*GIVEN PROBLEM:* Give the material below as a two-column CSV with the columns input and output. Each row pairs a text with its answer, with both fields in double quotes and line breaks replaced by spaces. Leave out the pictures.
** start RECORD EXTRACTS **
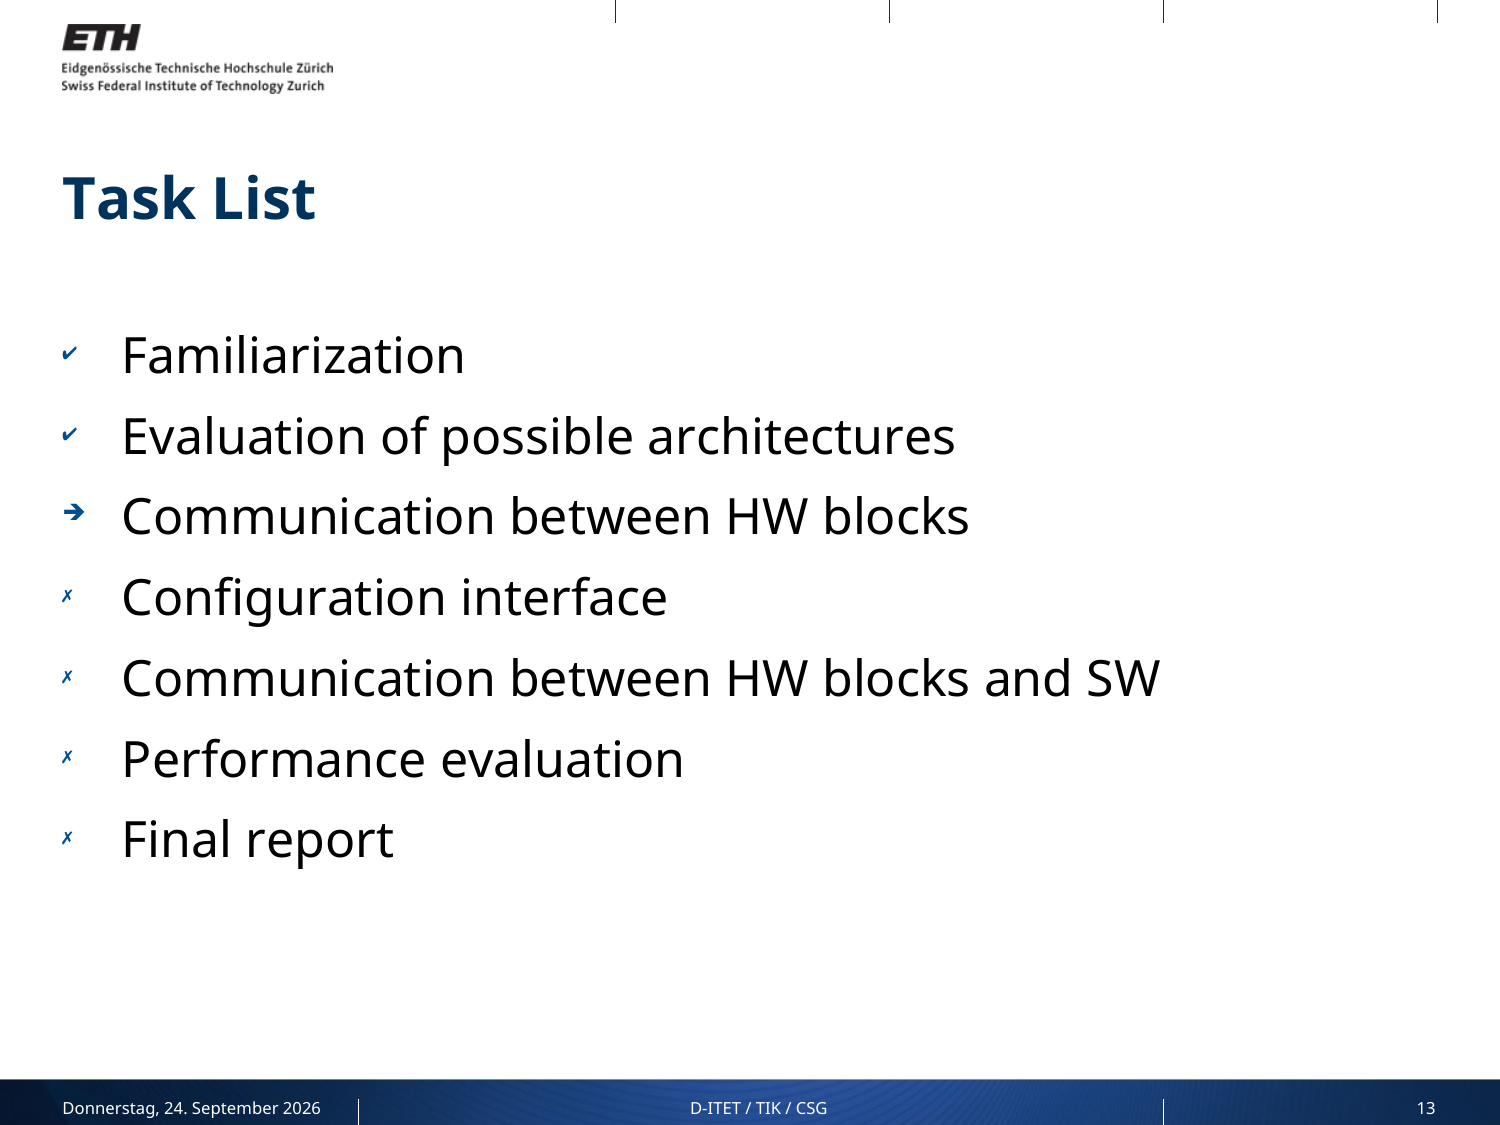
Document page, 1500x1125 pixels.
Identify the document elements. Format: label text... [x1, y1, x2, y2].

picture [62, 24, 333, 94]
title Task List [62, 157, 1438, 296]
picture [0, 1078, 1500, 1125]
list Familiarization Evaluation of possible architectures Communication between HW blocks Configuration interface Communication between HW blocks and SW Performance evaluation Final report [62, 319, 1438, 1067]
** end RECORD EXTRACTS **
*COMPLETE OUTPUT:*
input,output
"Document page, 1500x1125 pixels. Identify the document elements. Format: label text... [x1, y1, x2, y2].","picture [62, 24, 333, 94] title Task List [62, 157, 1438, 296] picture [0, 1078, 1500, 1125] list Familiarization Evaluation of possible architectures Communication between HW blocks Configuration interface Communication between HW blocks and SW Performance evaluation Final report [62, 319, 1438, 1067]"